Is there a reason for not supporting PDO::ATTR_PERSISTENT when calling PDO::__construct? I guess this will affect performance only if DB is not @localhost because TCP handshaking adds extra latency. On the other hand, too many idle persistent connections to a DB may hit some limit in the DB. It's best to have ability to configure this in settings.php.

Comments

ogi’s picture

I've made a very quick test that consistently shows that there's big gain in enabling persistent connections when PostgreSQL 8.4 is used. Without persistent connections (default), ab -n 1000 -c 10 shows 75 requests/sec, with persistent connections enabled it shows 90 requests/sec. Even if it's only for PostgreSQL, it's a pretty significant boost made by one-line change.

ogi’s picture

Unfortunately Drupal uses PDO::ATTR_STATEMENT_CLASS that cannot be used with persistent connections :-(

ogi’s picture

Status: Active » Closed (won't fix)
pwaterz’s picture

Actually this is possible

This is how you would do it.

Include this class in your settings.php.

class DatabaseConnection_mysql_persistant extends DatabaseConnection_mysql {
  
  function __construct(array $connection_options = array()) {
    
    //If you unset this, the PDO attribute PDO::ATTR_STATEMENT_CLASS will not be set. Which means you can enable persistant connections
    //These are the comments from the statement class in core

/**
 * Default implementation of DatabaseStatementInterface.
 *
 * PDO allows us to extend the PDOStatement class to provide additional
 * functionality beyond that offered by default. We do need extra
 * functionality. By default, this class is not driver-specific.
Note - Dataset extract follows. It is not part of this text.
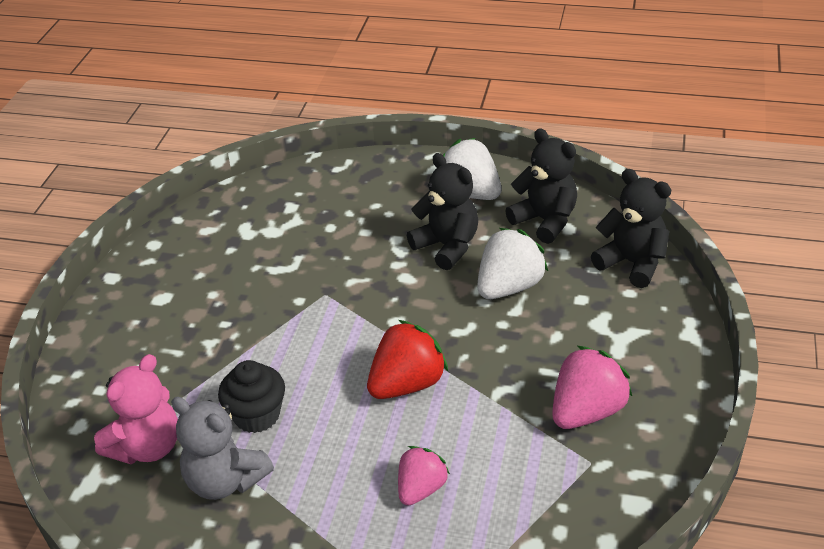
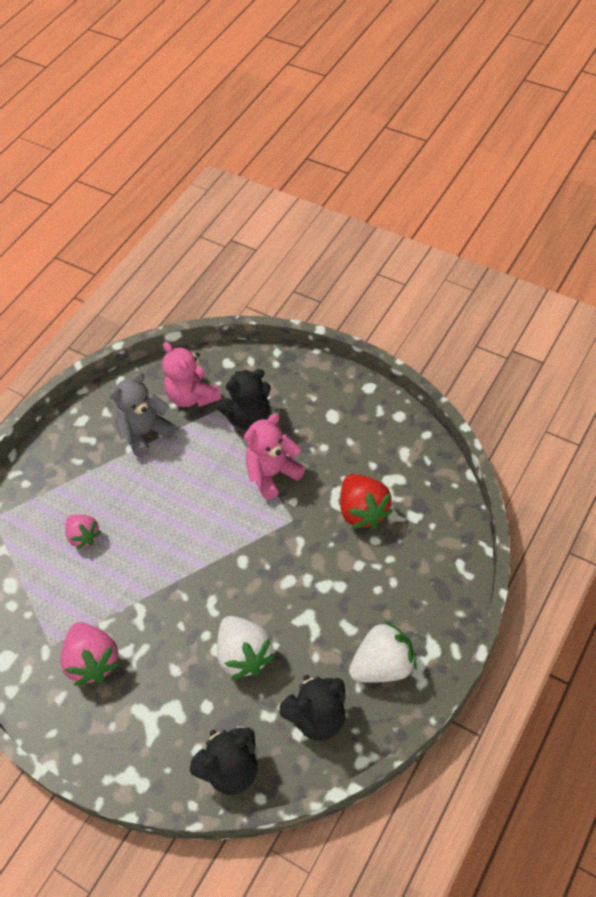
camera: 110 degrees right, 15 degrees up
(256, 415) = (190, 457): black cupcake -> none
(264, 327) = (272, 474): none -> pink teddy bear
(407, 384) = (175, 551): red strawberry -> red strawberry (363, 511)
(447, 246) = (314, 623): black teddy bear -> black teddy bear (249, 417)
If a given
 * driver needs to set a custom statement class, it may do so in its
 * constructor.
 *
 * @see http://us.php.net/pdostatement
 */

//Mysql driver does not set this, so we can remove it.

    unset($this->statementClass);
    parent::__construct($connection_options);
  }
  
}

Then in your settings.php


$databases = array (
  'default' =>
  array (
    'default' =>
    array (
      'database' => 'fresh7',
      'username' => 'username',
      'password' => '',
      'host' => 'localhost',
      'port' => '',
      'driver' => 'mysql_persistant',
      'prefix' => '',
      'charset' => 'utf8mb4',
      'pdo' => array(
         PDO::ATTR_PERSISTENT => TRUE,
       ),
    ),
  ),
);

I have not tested this, but in theory it should work

colan’s picture

Issue summary: View changes

I'd recommend that folks read What are the disadvantages of using persistent connection in PDO? before attempting this.

What Drupal does should be good enough, as it maintains the same connection for each page request. I wrote a bit more about this over at Connection Pool.

chi’s picture

Version: 7.0 » 11.x-dev
Status: Closed (won't fix) » Active

shows 75 requests/sec, with persistent connections enabled it shows 90 requests/sec

What Drupal does should be good enough

These two statements contradicts each other.

PostreSQL connection is relatively slow especially when SSL is enabled (that's done by default in many distributions). When page cache is enabled it may happened that ~80% of request time for anonymous visitors is spent on establishing DB connection.

I think it worth reopening.

Version: 11.x-dev » main

Drupal core is now using the main branch as the primary development branch. New developments and disruptive changes should now be targeted to the main branch.